Excerpts from a dataset

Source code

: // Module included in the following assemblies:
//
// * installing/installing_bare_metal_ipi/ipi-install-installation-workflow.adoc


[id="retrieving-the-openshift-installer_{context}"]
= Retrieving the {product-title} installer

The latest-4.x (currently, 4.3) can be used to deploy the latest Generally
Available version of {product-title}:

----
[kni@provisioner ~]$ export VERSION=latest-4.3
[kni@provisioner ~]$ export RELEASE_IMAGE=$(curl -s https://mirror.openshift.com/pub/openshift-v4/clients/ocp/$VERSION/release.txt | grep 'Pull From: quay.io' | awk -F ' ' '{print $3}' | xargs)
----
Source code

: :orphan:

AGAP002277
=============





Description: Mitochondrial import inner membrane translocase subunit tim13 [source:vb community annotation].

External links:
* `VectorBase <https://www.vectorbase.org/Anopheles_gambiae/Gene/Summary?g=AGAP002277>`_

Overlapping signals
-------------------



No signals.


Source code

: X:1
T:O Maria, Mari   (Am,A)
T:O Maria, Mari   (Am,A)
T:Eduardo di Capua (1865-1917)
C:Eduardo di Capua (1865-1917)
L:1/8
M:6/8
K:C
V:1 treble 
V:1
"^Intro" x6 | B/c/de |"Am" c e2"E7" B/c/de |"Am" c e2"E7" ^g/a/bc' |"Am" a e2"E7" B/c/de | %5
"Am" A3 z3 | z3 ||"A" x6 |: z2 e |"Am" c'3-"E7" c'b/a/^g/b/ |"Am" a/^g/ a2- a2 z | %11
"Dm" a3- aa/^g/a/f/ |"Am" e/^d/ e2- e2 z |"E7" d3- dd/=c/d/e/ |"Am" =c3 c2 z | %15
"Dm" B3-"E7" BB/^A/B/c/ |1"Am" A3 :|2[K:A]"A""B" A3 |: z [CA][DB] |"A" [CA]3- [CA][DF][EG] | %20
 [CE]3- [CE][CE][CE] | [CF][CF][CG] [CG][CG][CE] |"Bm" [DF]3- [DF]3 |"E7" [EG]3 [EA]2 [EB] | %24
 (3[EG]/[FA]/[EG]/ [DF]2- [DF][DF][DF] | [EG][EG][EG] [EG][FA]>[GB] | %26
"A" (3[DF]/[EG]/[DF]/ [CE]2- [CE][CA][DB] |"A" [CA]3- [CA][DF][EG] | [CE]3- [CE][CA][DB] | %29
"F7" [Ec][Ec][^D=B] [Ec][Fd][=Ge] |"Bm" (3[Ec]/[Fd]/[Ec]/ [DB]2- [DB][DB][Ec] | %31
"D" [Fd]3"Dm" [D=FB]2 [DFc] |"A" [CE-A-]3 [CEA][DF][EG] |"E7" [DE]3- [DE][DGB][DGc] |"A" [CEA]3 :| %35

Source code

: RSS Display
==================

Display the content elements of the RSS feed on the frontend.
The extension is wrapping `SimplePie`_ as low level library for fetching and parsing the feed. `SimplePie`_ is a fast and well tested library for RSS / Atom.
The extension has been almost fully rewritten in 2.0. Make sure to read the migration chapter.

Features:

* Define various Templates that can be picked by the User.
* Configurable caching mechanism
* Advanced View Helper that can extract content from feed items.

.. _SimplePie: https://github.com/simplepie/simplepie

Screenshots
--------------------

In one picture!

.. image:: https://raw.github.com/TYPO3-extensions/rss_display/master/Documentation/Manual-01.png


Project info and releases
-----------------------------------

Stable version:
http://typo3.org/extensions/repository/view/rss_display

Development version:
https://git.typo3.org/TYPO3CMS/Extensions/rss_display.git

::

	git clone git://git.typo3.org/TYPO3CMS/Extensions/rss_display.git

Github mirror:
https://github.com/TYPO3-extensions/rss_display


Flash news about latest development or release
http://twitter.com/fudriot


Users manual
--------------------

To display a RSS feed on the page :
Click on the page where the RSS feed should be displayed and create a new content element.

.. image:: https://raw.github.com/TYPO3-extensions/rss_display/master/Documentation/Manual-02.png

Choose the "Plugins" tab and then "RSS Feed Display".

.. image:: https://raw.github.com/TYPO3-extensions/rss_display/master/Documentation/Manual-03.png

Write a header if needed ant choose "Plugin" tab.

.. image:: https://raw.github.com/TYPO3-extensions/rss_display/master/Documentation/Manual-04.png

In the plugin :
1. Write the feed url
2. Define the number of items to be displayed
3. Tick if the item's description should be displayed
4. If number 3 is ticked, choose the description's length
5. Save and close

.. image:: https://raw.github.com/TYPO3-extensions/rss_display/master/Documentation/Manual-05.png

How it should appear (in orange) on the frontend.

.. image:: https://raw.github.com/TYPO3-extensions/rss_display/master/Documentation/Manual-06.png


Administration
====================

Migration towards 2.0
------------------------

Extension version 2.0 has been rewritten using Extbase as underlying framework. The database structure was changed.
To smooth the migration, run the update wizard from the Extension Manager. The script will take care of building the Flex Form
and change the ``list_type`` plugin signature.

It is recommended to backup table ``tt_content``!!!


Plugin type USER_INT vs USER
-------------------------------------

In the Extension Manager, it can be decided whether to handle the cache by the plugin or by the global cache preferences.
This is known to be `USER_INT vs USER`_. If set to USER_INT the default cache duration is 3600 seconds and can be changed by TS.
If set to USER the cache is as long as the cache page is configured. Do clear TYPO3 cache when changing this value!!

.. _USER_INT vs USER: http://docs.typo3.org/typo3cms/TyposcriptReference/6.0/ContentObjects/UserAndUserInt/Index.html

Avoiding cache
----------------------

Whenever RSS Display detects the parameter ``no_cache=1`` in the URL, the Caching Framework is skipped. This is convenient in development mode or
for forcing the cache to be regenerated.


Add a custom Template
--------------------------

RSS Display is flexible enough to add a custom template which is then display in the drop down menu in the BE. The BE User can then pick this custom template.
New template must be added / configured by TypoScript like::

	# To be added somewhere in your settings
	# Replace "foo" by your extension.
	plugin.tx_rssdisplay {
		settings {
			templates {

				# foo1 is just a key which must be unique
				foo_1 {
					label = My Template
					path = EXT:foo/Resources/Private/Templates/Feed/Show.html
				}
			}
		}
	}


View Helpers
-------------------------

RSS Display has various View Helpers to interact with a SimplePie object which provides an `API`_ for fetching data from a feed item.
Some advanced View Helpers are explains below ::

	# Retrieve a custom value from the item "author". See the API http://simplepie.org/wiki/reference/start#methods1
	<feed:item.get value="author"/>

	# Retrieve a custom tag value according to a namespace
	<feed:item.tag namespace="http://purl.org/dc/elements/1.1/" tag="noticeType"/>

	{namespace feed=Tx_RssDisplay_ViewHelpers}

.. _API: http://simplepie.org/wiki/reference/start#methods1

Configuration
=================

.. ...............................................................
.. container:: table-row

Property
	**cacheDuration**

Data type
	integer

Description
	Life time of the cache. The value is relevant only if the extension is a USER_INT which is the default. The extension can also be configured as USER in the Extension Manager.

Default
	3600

§ Work item: The output should be exactly the lines above from the line containing "5. Save and close" to the line containing "How it should", inclusive, with no other lines.

§ Response to this task:
5. Save and close

.. image:: https://raw.github.com/TYPO3-extensions/rss_display/master/Documentation/Manual-05.png

How it should appear (in orange) on the frontend.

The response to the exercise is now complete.